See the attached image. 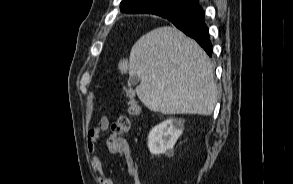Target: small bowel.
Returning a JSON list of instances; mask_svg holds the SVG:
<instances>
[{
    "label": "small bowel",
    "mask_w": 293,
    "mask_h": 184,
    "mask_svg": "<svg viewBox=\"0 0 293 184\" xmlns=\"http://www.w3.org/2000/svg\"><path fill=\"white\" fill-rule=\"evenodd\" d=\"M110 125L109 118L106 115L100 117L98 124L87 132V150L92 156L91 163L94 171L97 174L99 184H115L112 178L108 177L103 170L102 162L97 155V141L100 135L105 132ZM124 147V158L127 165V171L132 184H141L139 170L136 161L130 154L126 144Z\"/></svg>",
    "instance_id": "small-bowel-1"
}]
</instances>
::::::::::
## Stated task
State how many lines in the entries above contain the string "instances", treating matches as case-sensitive. Reply with the number alone.

## Task result
3